RH: With various designers launching their own textile lines, how does one offer a fresh point of view? What makes Harwood House standout in your own words?
CB: Harwood House has a muse, a story to tell. It is a love letter to people who have influenced my life. It’s also an illustration of colors, patterns, and textures that offer layer-ability within the collection itself. It was important to address all applications within each collection. As a designer, fwe need specific weights for different applications. I encourage the collection to be used together, it’s a vibe.
RH: How did creating your own line of fabrics provide a solution for your design problems?
CB: In creating Harwood House, we are able to explore a variety of qualities and hues we are feeling inspired by for our own projects. I am drawn to earthier colors and small-scale woven patterns; this is not always easy to locate in the market. With Kalos we found ourselves looking for something a bit richer and sexier, so we created it for ourselves.

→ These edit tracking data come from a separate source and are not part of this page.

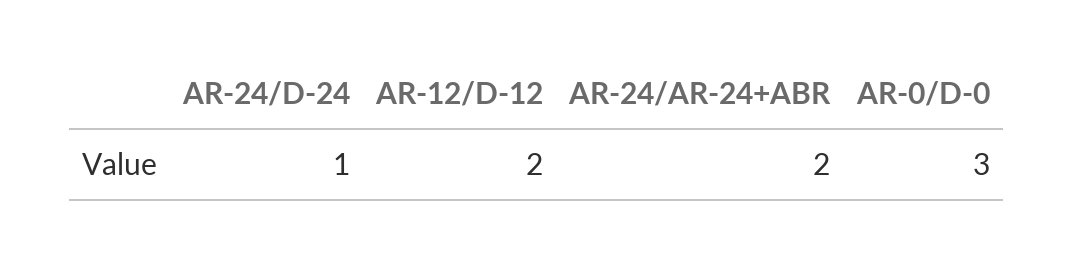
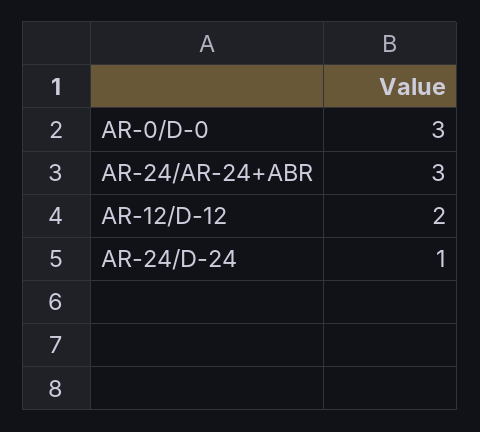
  {
    "AR-24/D-24": 1,
    "AR-12/D-12": 2,
-   "AR-24/AR-24+ABR": 2,
+   "AR-24/AR-24+ABR": 3,
    "AR-0/D-0": 3
  }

RH: What does a woven fabric collection crafted with a classic nod to the southern cool mean to you? What does it mean for a potential client?

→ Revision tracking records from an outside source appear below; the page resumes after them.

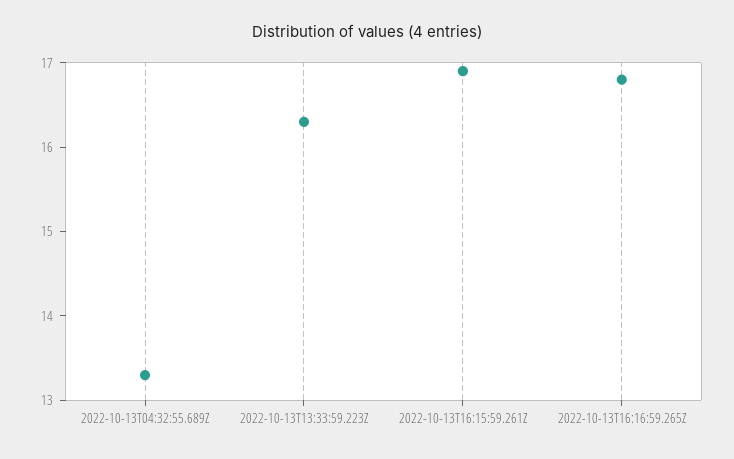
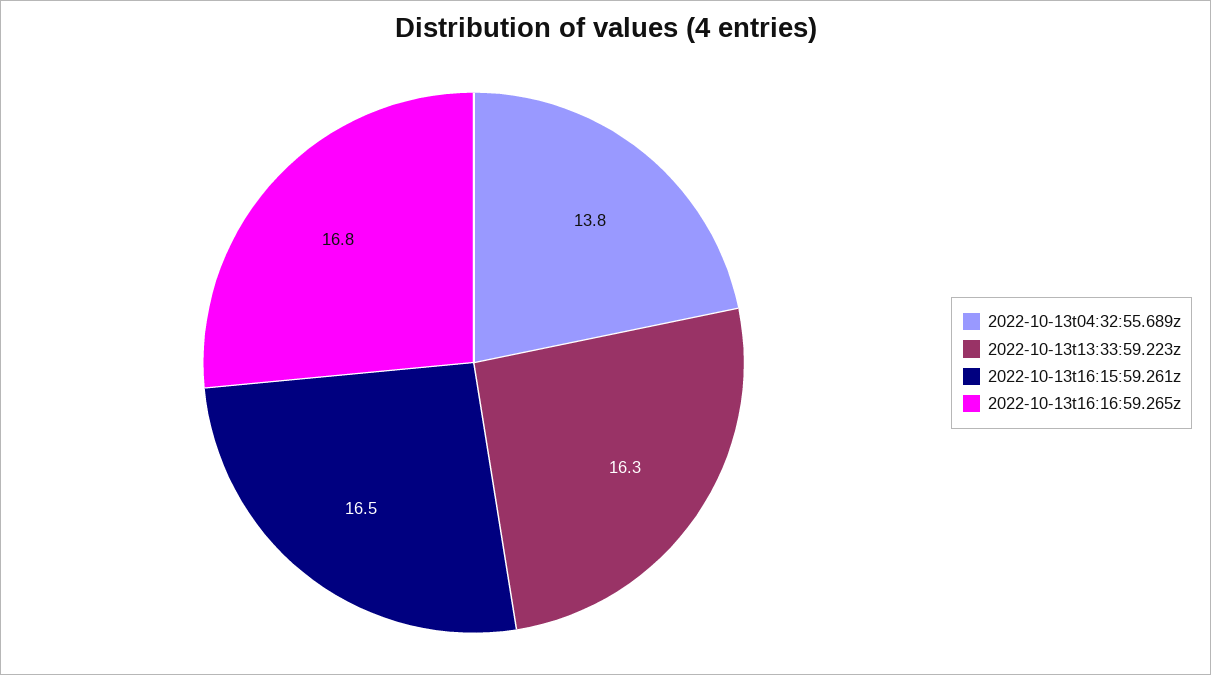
  {
-   "2022-10-13T04:32:55.689Z": 13.3,
+   "2022-10-13T04:32:55.689Z": 13.8,
    "2022-10-13T13:33:59.223Z": 16.3,
-   "2022-10-13T16:15:59.261Z": 16.9,
+   "2022-10-13T16:15:59.261Z": 16.5,
    "2022-10-13T16:16:59.265Z": 16.8
  }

CB: The South is grounded in hospitality and tradition. My intent with the Cardinal collection was to honor classic patterns while incorporating a fresh edge that brings the pieces to life. These fabrics are timeless yet modern, they will always be cool.
RH: What lessons did you learn from your first release that you were able to apply to your second?
CB: With Cardinal, I learned so much about the creative process; how important it is to take time to feed your soul and create something meaningful to you. With Kalos, I was able to dive a bit deeper into quality, weights, and patterns to explore more ways to layer the collections together.
RH: Cardinal introduced many wovens which you were able to expand upon with Kalos. Are there any special weaves or techniques that you would like to highlight?
CB: We created these collections with a variety of applications in mind. From heavy upholstery to sheer woven drapery weights. We love the nettings and sheer stripes we designed and use them obsessively in our projects for window treatments. I often use the same sheer netting throughout the house to bring a sense of balance to the play of patterns I like to layer throughout a room.
RH: Why collaborate with Holland + Sherry? What made them an ideal partner?
CB: Holland and Sherry was the dream. Their timeless elegance and quality is iconic in the men’s fashion and home industry. I knew it had to be them even years before the connection came to be. Dare I say I manifested?
RH: We know choosing a favorite fabric might be like choosing a favorite child…but which one is currently yours?
CB: ‘Quilted Folkore’ in Rust and Olive, rich and moody, they upholstery so beautifully. ‘Infinity’ in slate – so sexy in drapery application and bedding. I am also amazed by ‘Prizm’ and how beautifully each color combination upholsters because the pattern has great depth. The ‘Striped Sheers’ – these are finding their way into every project we are working on right now.
RH: What has been your greatest challenge as a designer?
CB: Saying no. I have learned the hard way and sacrificed valuable time engaging in projects that have drained my creativity. Choosing the right partners and nurturing good relationships is my forever focus.
RH: What is your dream project?
CB: Our soon-to-be created River House. My husband and I recently purchased a beautiful spot on John’s Island, miles from where I grew up on Kiawah. Grounded with incredible Angel Oaks on the deep water, I plan to build our ultimate weekend retreat. A place to enjoy my favorite people and pieces in harmony.